More than 1.2 million mortgage payment holidays have been given to homeowners who have found themselves in financial difficulty because of the coronavirus pandemic.

One in nine mortgages in the UK are now subject to a payment holiday, the data revealed.

For the average mortgage holder, the payment holiday amounts to £260 per month of suspended interest payments.

The number of mortgage payment holidays in place more than tripled in the two weeks between 25 March and 8 April, growing from 392,130 to 1,240,680.

This is an increase of nearly 850,000 or an average of around 61,000 payment holidays being granted by lenders each day.
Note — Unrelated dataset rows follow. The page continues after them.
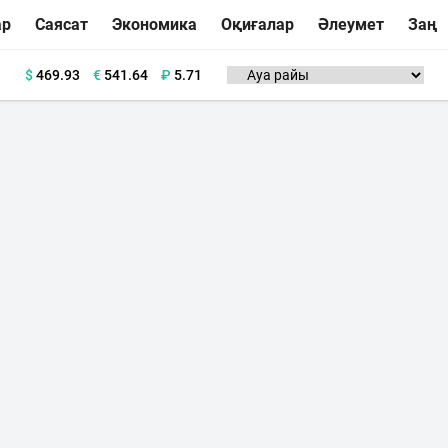
ар
Саясат
Экономика
Оқиғалар
Әлеумет
Заң
$
469.93
€
541.64
₽
5.71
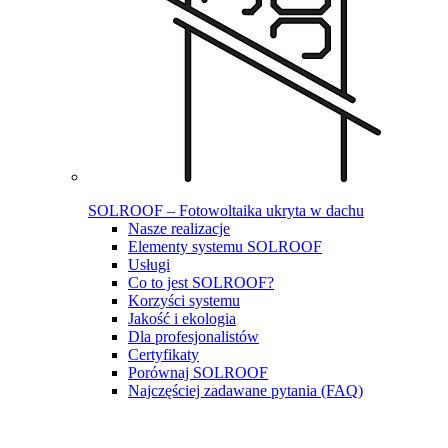
SOLROOF – Fotowoltaika ukryta w dachu
Nasze realizacje
Elementy systemu SOLROOF
Usługi
Co to jest SOLROOF?
Korzyści systemu
Jakość i ekologia
Dla profesjonalistów
Certyfikaty
Porównaj SOLROOF
Najczęściej zadawane pytania (FAQ)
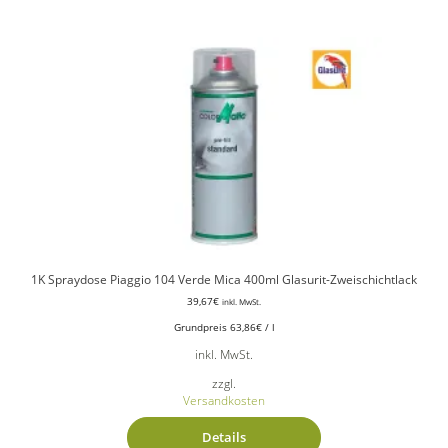
1K Spraydose Piaggio 104 Verde Mica 400ml Glasurit-Zweischichtlack
39,67
€
inkl. MwSt.
Grundpreis
63,86
€
/
l
inkl. MwSt.
zzgl.
Versandkosten
Details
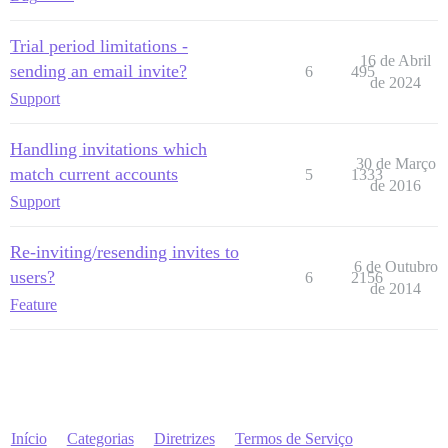
Trial period limitations -
16 de Abril
sending an email invite?
6
495
de 2024
Support
Handling invitations which
30 de Março
match current accounts
5
1333
de 2016
Support
Re-inviting/resending invites to
6 de Outubro
users?
6
2156
de 2014
Feature
Início
Categorias
Diretrizes
Termos de Serviço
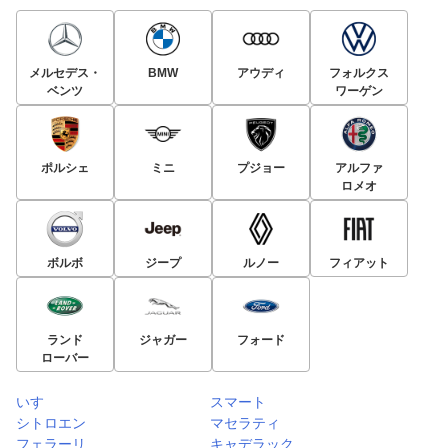
メルセデス・
BMW
アウディ
フォルクス
ベンツ
ワーゲン
ポルシェ
ミニ
プジョー
アルファ
ロメオ
ボルボ
ジープ
ルノー
フィアット
ランド
ジャガー
フォード
ローバー
いすゞ
スマート
シトロエン
マセラティ
フェラーリ
キャデラック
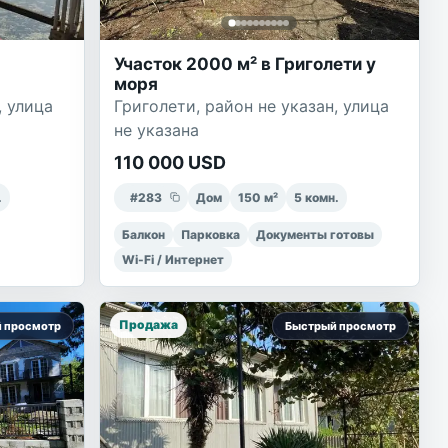
Участок 2000 м² в Григолети у
моря
, улица
Григолети, район не указан, улица
не указана
110 000 USD
.
#
283
Дом
150
м²
5
комн.
Балкон
Парковка
Документы готовы
Wi-Fi / Интернет
Продажа
 просмотр
Быстрый просмотр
Chancellor Rishi Sunak announced the mortgage payment holiday scheme on 17 March and since then, lenders have been inundated by requests to freeze payments as Covid-19 threatens livelihoods and adds pressure to finances.

Stephen Jones, chief executive of UK Finance, said: “Mortgage lenders have been working tirelessly to help homeowners get through this challenging period.

“The industry has pulled out all the stops in recent weeks to give an unprecedented number of customers a payment holiday, and we stand ready to help more over the coming months.”

Robin Fieth, Building Societies Association CEO, said: “We know this is a difficult time for many homeowners with a mortgage, and building society staff have been working hard to offer individuals the right solution.

“For almost a quarter of a million so far, that has been a three-month payment holiday offering a much needed breathing space to families whose household income is under severe pressure during the current crisis.”